EpicやFeatureは通常、ステークホルダー(上長、営業、その他の関係者)の目に触れることが多いです。そのため、わかりやすく、納得しやすい言葉や粒度で記載されることが重要です。EpicやFeatureに要件を書いておくことで、ステークホルダーに対して開発の進捗や方向性を明示できます。

例:

As a project manager, I want to see a detailed project timeline in the dashboard so that I can easily track the progress and make informed decisions.

User Story

User Storyは、開発者がユーザーの視点から価値を表現するためのものです。User Storyに要件を書いておくことで、開発者は何を実現すべきか、なぜそれを実現すべきか、実現した結果どんな作用や副作用があるかを理解できます。このため、User Storyはできるだけ簡潔に、かつユーザーの視点で価値を表現するように書くべきです。

例:

As a user, I want to receive notifications when someone comments on my post so that I can stay engaged in the conversation.

Task

Taskにも要件は必要です。各Taskには、その作業を進める上での注意事項や具体的な指示が含まれます。例えば、「〇〇機能と××機能との整合性を取る」や、「過去のスプリントレビューでの〇〇さんの××という指摘を解決する」などです。

例:

As a developer, I need to ensure the new login feature is compatible with our existing authentication system, following the guidelines provided in the previous Sprint review.

各チケットの役割とその記載内容を明確にすることで、プロジェクト全体の透明性と理解が向上し、スムーズな開発が進行します。

機能はどこに書くべきか

ずばり、Featureです。Featureは極力簡潔に、かつ、ユーザーストーリーの一覧を見ただけで、どのような機能があるのかがわかるように書くべきです。これは、機能の一覧化や進捗管理が上長から求められることが多いためです。

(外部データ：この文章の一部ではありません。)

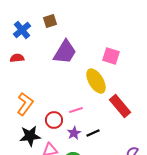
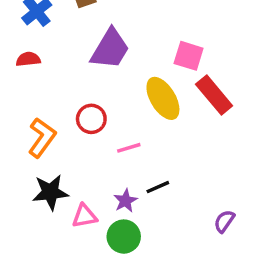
red rectangle: (120, 106) -> (214, 95), moved
red circle: (54, 120) -> (91, 119), moved
purple star: (74, 133) -> (125, 201), moved

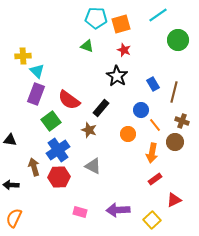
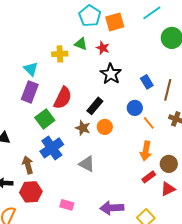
cyan pentagon: (96, 18) -> (90, 16), turned 30
red star: (124, 50) -> (103, 48), moved
yellow cross: (23, 56) -> (60, 54), moved
red semicircle: (69, 100) -> (63, 98), turned -100
orange circle: (128, 134) -> (105, 127), moved
brown circle: (175, 142) -> (169, 164), moved
red hexagon: (59, 177) -> (31, 192), moved
red triangle: (174, 200) -> (168, 189), moved
pink rectangle: (80, 212) -> (67, 205), moved

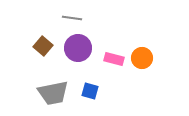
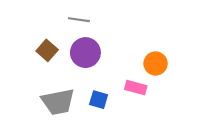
pink rectangle: (114, 59) -> (136, 88), moved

私の経験上、上長はアジャイル開発への理解の深さに関わらず、「〇〇機能ってどうなったんだっけ?」と気軽に聞いてくることがありました。その時に、Featureの一覧を見せることで、上長に安心感を与えることができます。また、Featureに紐づくUser StoryやTaskの一覧を使って状況を示すことが可能であり、上長の安心材料になります。さらに、User StoryやTaskが明確でないFeatureは、当分先のスプリントで実現することも同時に示すことができます。

例:

As a product manager, I want to list all new features in a concise manner so that stakeholders can easily track the progress and understand what functionalities are being developed.

タスクはどこに書くべきか

こちらも自明ですね。User Storyの下です。すべてのタスクが何らかのUser Storyに紐づいているはずです。タスクの一覧は、User Storyの実現に向けての具体的な作業を示すものです。タスクの一覧を見ることで、User Storyの実現に向けての進捗がわかります。また、タスクの一覧を見ることで、User Storyの実現に向けての具体的な作業が明確になります。

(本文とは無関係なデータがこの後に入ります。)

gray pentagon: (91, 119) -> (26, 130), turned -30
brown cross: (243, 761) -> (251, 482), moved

これにより、開発者は自分が何をすべきかを明確に理解することができます。

例:

As a developer, I want to list all tasks under their respective User Stories so that I can track the progress of each story and understand what specific actions need to be taken.

タスクをUser Storyの下に明確に記載することで、チーム全体が現在の進捗を理解しやすくなり、各メンバーが具体的な作業に集中できるようになります。